Data section: Begin

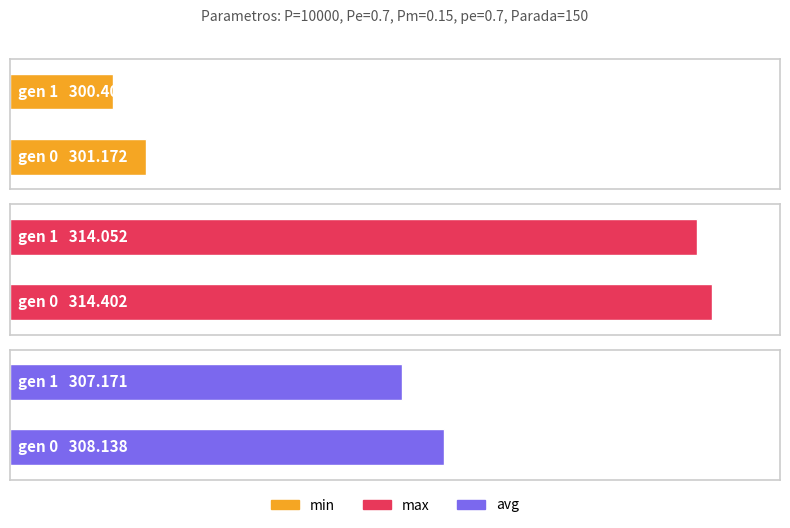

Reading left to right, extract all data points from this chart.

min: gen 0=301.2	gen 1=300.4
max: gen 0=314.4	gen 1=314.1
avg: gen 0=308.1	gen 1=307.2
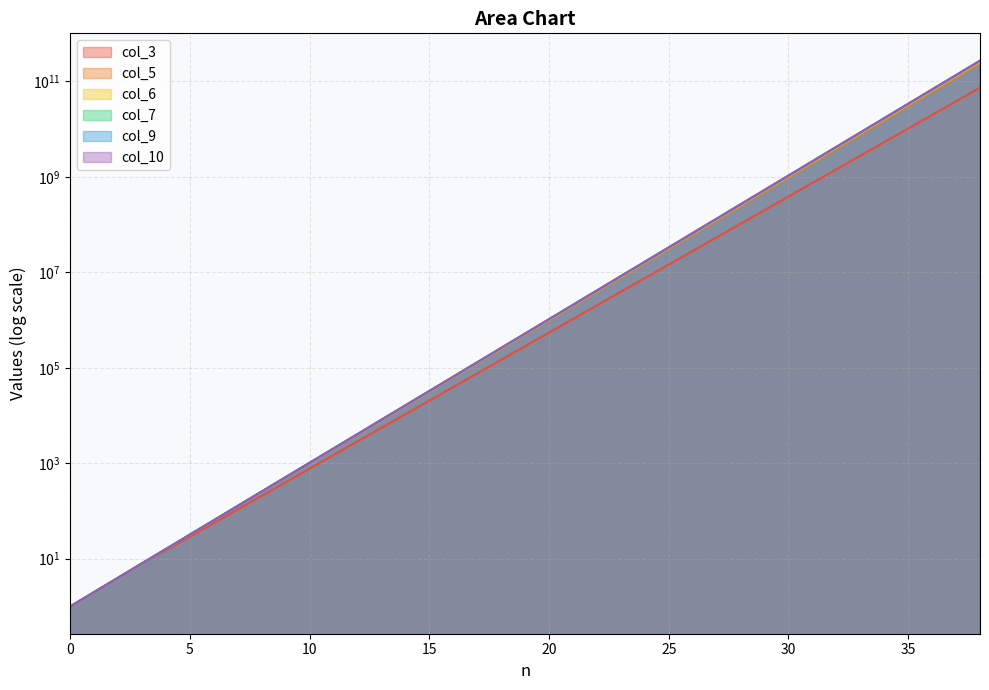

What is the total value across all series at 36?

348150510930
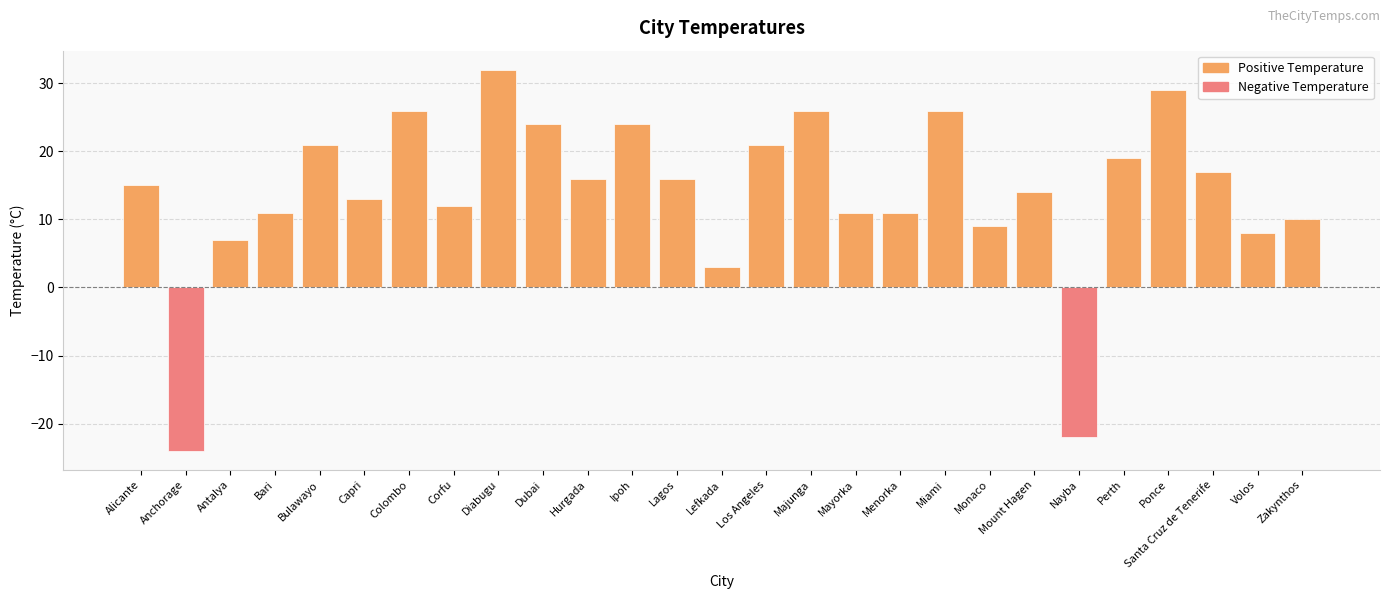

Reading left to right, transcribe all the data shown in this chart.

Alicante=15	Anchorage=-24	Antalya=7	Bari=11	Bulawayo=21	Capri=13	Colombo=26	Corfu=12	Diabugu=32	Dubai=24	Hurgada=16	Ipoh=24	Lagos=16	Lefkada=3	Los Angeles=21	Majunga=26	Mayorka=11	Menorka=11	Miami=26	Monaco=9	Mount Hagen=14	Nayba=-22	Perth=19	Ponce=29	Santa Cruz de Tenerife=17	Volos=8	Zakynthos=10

Data section: End

Task description:
Write out the records word for word, beginning at the line that has "348150510930" and continuing to the end of the records. Leave the pictures out of your answer.

Result of this exercise:
348150510930

Reading left to right, transcribe all the data shown in this chart.

Alicante=15	Anchorage=-24	Antalya=7	Bari=11	Bulawayo=21	Capri=13	Colombo=26	Corfu=12	Diabugu=32	Dubai=24	Hurgada=16	Ipoh=24	Lagos=16	Lefkada=3	Los Angeles=21	Majunga=26	Mayorka=11	Menorka=11	Miami=26	Monaco=9	Mount Hagen=14	Nayba=-22	Perth=19	Ponce=29	Santa Cruz de Tenerife=17	Volos=8	Zakynthos=10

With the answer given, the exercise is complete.